- TASK DIRECTIONS -
Would you please copy each line of the listing that mentions "more"?

# # # # # # #

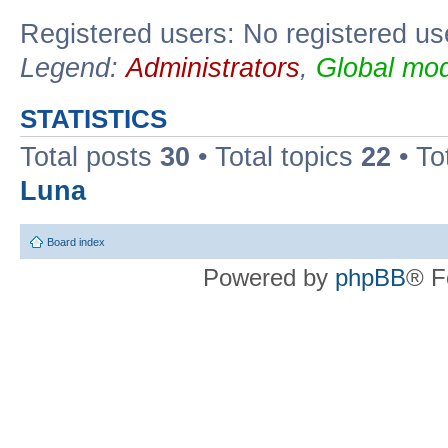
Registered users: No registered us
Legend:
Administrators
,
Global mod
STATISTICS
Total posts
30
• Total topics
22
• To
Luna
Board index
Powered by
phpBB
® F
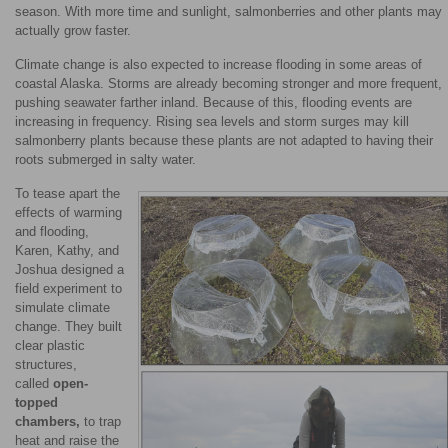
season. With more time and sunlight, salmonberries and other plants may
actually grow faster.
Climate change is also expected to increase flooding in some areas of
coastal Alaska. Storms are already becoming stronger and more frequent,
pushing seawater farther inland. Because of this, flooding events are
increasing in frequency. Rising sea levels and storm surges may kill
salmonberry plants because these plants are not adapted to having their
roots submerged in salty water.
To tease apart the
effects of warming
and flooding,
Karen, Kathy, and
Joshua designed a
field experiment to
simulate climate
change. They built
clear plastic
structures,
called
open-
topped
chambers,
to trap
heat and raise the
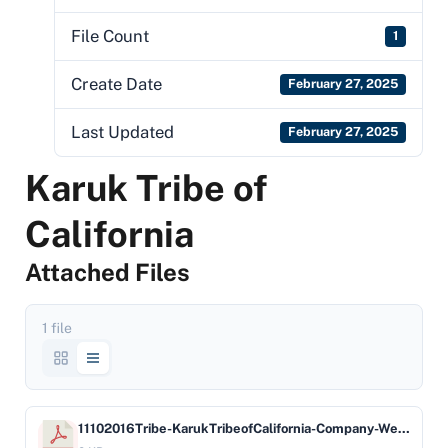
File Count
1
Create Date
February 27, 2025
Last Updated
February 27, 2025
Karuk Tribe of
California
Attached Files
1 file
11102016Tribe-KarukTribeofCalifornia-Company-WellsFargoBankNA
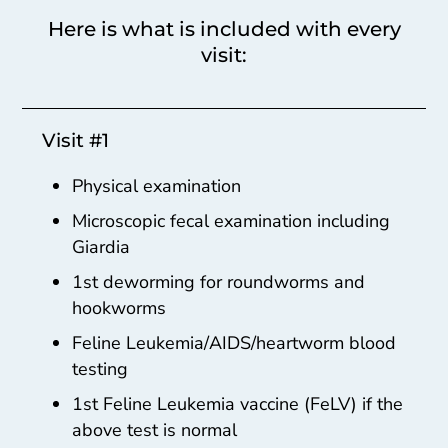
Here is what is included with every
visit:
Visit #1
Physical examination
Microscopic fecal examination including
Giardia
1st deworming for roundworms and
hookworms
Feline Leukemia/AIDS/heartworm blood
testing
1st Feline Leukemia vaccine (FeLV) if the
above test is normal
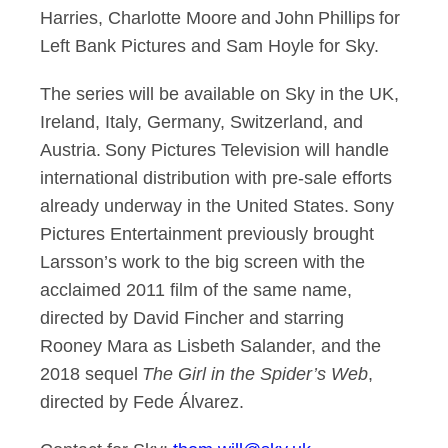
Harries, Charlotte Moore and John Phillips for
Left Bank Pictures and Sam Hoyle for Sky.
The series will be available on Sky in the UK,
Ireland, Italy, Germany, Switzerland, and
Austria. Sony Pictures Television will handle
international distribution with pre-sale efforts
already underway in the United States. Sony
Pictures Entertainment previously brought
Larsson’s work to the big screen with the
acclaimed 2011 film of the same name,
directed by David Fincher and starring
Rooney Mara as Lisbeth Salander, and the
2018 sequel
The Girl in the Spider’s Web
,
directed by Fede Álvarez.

# # # # # # #

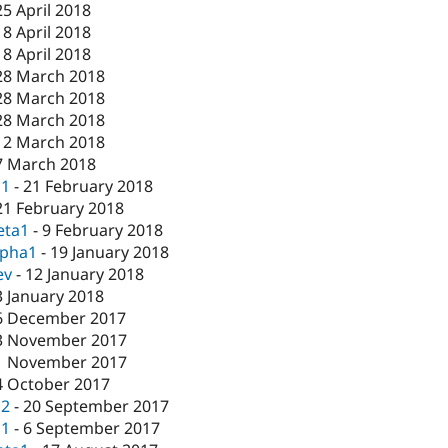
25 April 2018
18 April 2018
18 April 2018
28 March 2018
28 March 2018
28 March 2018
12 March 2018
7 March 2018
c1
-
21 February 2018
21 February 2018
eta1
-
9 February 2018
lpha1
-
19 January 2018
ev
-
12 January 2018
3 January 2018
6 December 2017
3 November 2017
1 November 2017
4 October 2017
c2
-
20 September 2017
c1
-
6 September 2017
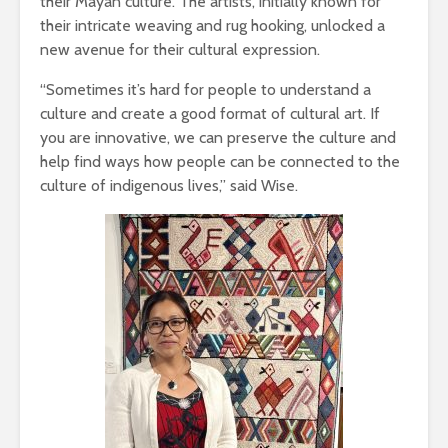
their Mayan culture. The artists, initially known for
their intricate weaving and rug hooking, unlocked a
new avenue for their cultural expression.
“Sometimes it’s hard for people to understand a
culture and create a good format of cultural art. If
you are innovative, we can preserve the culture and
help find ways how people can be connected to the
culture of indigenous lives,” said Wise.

# # # # # # #

- ANSWER TO THIS TASK -
season. With more time and sunlight, salmonberries and other plants may
coastal Alaska. Storms are already becoming stronger and more frequent,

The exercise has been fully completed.